> _SELECTED EXCERPT_

━━━━━━━━━━━━━━━━━━━━

Blockchain Equity ETFs Rebound After Spot Bitcoin ETPs

Since January 2024 approval of spot Bitcoin ETPs, blockchain equity ETFs have rebounded, and investors have sought broader crypto exposure through stocks including Coinbase, MicroStrategy, Circle and Galaxy Digital.

Blockchain equity ETFs have staged a rebound since the January 2024 approval of spot Bitcoin ETPs, and they now trade alongside direct bitcoin products. Fund flows and trading activity have increased for several thematic equity strategies tied to crypto.

These ETFs hold public companies connected to digital-asset markets, including exchanges, stablecoin issuers, digital-asset banks, payments firms, software and data infrastructure providers, semiconductor and AI-linked infrastructure companies, miners and firms that hold bitcoin on their balance sheets.

Spot bitcoin ETPs simplified direct bitcoin investment, reducing the exclusive use of blockchain equity ETFs for price exposure. Blockchain equity ETFs continued to attract capital because they provide equity returns tied to corporate revenue, potential dividends and revenue from services such as custody, trading, mining and stablecoins.

Market activity has broadened beyond bitcoin price moves into stablecoins, tokenization, institutional custody, on-chain payments and corporate treasury adoption of bitcoin, expanding the range of revenue streams for companies included in these funds.

In company-specific reporting, Coinbase said in its May 7 quarterly update that its crypto trading volume market share reached a new high, the platform held about 12% of global crypto assets and Base processed 62% of global on-chain stablecoin transaction volume.

MicroStrategy reported holding 818,669 bitcoin as of May 12, 2026, maintaining its position as the largest corporate holder of bitcoin.

Circle Internet Group links its business model to USDC circulation, reserve income and transaction activity, providing public-equity exposure to stablecoin usage.

Galaxy Digital reported weaker first-quarter revenue tied to lower digital-asset prices and disclosed progress on infrastructure projects, including delivery of a data hall to CoreWeave’s Helios data center campus and approval from ERCOT for additional power capacity.

━━━━━━━━━━━━━━━━━━━━

> _DATASET_

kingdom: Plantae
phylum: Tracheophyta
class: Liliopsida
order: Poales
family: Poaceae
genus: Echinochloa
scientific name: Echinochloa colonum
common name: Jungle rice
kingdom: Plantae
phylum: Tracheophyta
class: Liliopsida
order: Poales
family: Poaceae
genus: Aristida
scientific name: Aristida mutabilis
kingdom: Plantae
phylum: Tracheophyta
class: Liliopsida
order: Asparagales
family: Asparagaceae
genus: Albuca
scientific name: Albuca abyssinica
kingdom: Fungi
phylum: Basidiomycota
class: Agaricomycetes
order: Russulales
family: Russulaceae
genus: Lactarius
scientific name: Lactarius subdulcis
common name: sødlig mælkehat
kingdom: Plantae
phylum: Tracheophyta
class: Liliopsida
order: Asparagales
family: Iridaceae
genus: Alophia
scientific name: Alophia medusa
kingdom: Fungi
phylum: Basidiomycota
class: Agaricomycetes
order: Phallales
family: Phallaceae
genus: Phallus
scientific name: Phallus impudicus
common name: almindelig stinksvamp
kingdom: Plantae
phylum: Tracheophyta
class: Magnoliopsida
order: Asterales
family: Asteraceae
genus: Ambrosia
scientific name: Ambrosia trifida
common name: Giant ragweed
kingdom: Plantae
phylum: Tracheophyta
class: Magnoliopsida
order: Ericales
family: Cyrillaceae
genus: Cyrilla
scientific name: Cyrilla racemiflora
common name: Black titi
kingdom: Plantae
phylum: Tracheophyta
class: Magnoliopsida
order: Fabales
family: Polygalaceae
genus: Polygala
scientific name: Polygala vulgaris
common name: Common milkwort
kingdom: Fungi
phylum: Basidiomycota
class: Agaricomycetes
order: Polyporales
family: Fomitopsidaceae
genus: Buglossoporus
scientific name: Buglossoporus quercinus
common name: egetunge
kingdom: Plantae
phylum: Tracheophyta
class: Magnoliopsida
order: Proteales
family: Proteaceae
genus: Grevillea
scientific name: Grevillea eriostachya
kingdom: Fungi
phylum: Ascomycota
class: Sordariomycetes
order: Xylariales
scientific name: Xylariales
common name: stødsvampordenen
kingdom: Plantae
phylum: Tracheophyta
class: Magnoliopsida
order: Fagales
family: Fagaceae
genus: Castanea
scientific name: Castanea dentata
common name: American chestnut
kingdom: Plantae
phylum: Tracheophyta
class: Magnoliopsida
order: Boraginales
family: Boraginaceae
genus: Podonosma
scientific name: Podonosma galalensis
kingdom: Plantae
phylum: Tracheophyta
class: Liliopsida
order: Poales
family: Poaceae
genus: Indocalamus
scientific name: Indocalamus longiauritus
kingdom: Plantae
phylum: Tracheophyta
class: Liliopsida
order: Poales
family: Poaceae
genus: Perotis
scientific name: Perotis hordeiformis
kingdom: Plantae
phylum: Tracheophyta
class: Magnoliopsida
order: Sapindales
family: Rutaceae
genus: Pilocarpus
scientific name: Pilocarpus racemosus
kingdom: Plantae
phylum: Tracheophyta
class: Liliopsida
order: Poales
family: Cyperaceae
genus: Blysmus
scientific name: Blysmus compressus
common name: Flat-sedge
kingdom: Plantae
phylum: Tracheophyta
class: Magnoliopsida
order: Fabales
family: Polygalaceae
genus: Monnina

━━━━━━━━━━━━━━━━━━━━

> _TASK DESCRIPTION_
Continue the text about blockchain equity ETFs from the point where it ends. These records have nothing to do with what comes next.

> _RESULT_
Several ETFs offer different approaches. Amplify’s BLOK, launched in January 2018, is actively managed and adjusts exposure based on industry trends and regulation; its largest industry allocations are blockchain-based payment and transaction platforms (around 31%) and data centers (about 20%), with holdings such as Hut 8, Cipher Digital and Galaxy Digital.

VanEck’s DAPP follows the MVIS Global Digital Assets Equity Index and includes names such as Iris Energy and Block. VanEck’s NODE, launched in May 2025, is an actively managed fund that can hold companies and spot crypto ETFs tied to the on-chain economy; NODE’s largest digital-asset ETF holding has been VanEck’s bitcoin ETF HODL.

Bitwise’s BITQ tracks an index designed to prioritize pure-play crypto companies and maintains at least 85% allocation to those firms at each rebalance; its top holdings include Circle, MicroStrategy and Coinbase.

State Street’s DECO is actively managed and may hold equities and crypto ETFs or futures; HECO uses an options-overlay hedge to manage downside risk and volatility. State Street’s TEKX targets companies across disruptive technologies including blockchain and artificial intelligence. Invesco Alerian Galaxy’s SATO blends equity exposure to mining, trading and custody with a 15% allocation to crypto ETPs and trusts at each rebalance.

Some blockchain equity ETFs have recently outperformed spot bitcoin ETFs, reflecting gains in sector-specific stocks and strength among non-mining businesses.